The second line typically contains the manufacture date code and batch or serial numbering for traceability. There'd be nothing in it that is of value to you, though the manufacturer may have flow data recorded against that number.
There are two accommodations that fuel systems will make for a new set of fuel injectors. Firstly the O2 sensors will indicate the effective fuel/air mix, and the ECU compensates for variation by adjusting trim values in tables that are stored for the range of operating conditions.
Secondly, the fueling (and throttle or idle air valve) setting for idle speed is not a static value, but is automatically switched between stored values for operation in neutral, in gear, with/without the AC pump running and various electrical loads applied. The ECU learns what is needed for each of these conditions over time.
After disconnecting the battery (you did, didn't you?) the ECU usually resets the fueling tables and idle strategy to a factory default, but even if not, there's a re-learning process that can take some time to complete, and in that time the engine may run a little rough, or not maintain idle speed as the engine conditions change. It'll settle out over time.

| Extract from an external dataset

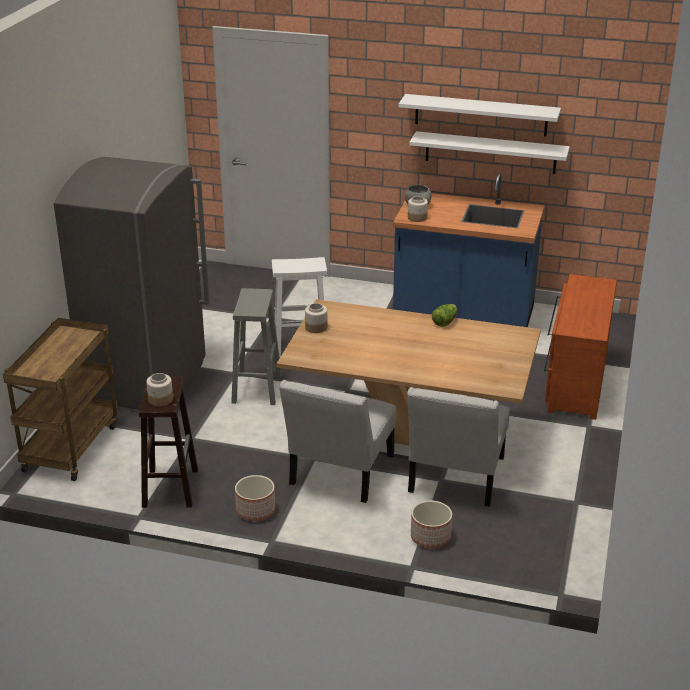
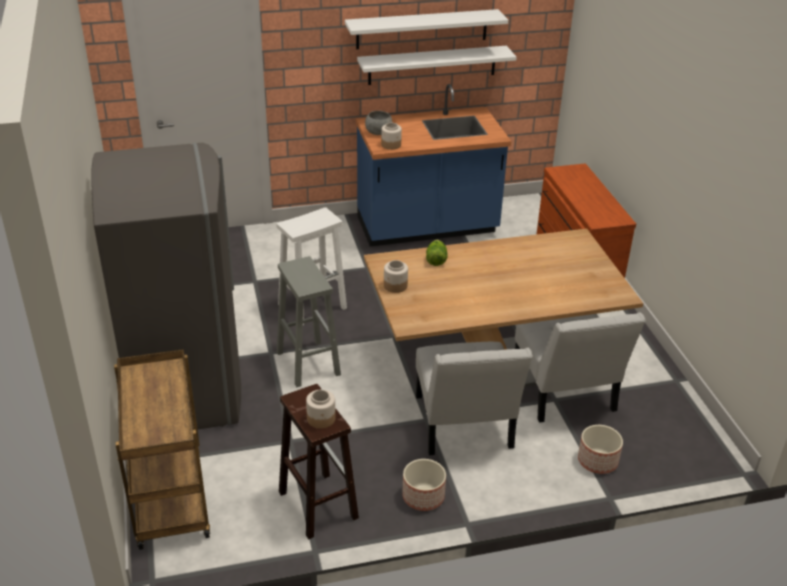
camera: 30 degrees left, 5 degrees up
(444, 322) = (503, 245): lettuce -> lettuce (435, 259)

The fueling trims can only respond to the information it has available - the O2 sensors only report the average value in the exhaust, so you may have only one, or maybe two for a V configuration engine. That means that if there's significant variation in flow between the injectors, some cylinders will run rich, and some leaner, and there's no way to compensate for that. For high performance engines, the injectors can be sorted in production into matched sets, but typically manufacturing tolerances are held such that this isn't done. If you've got a set of injectors with a wide variation, you will find some inconsistency , especially at idle, that won't go away.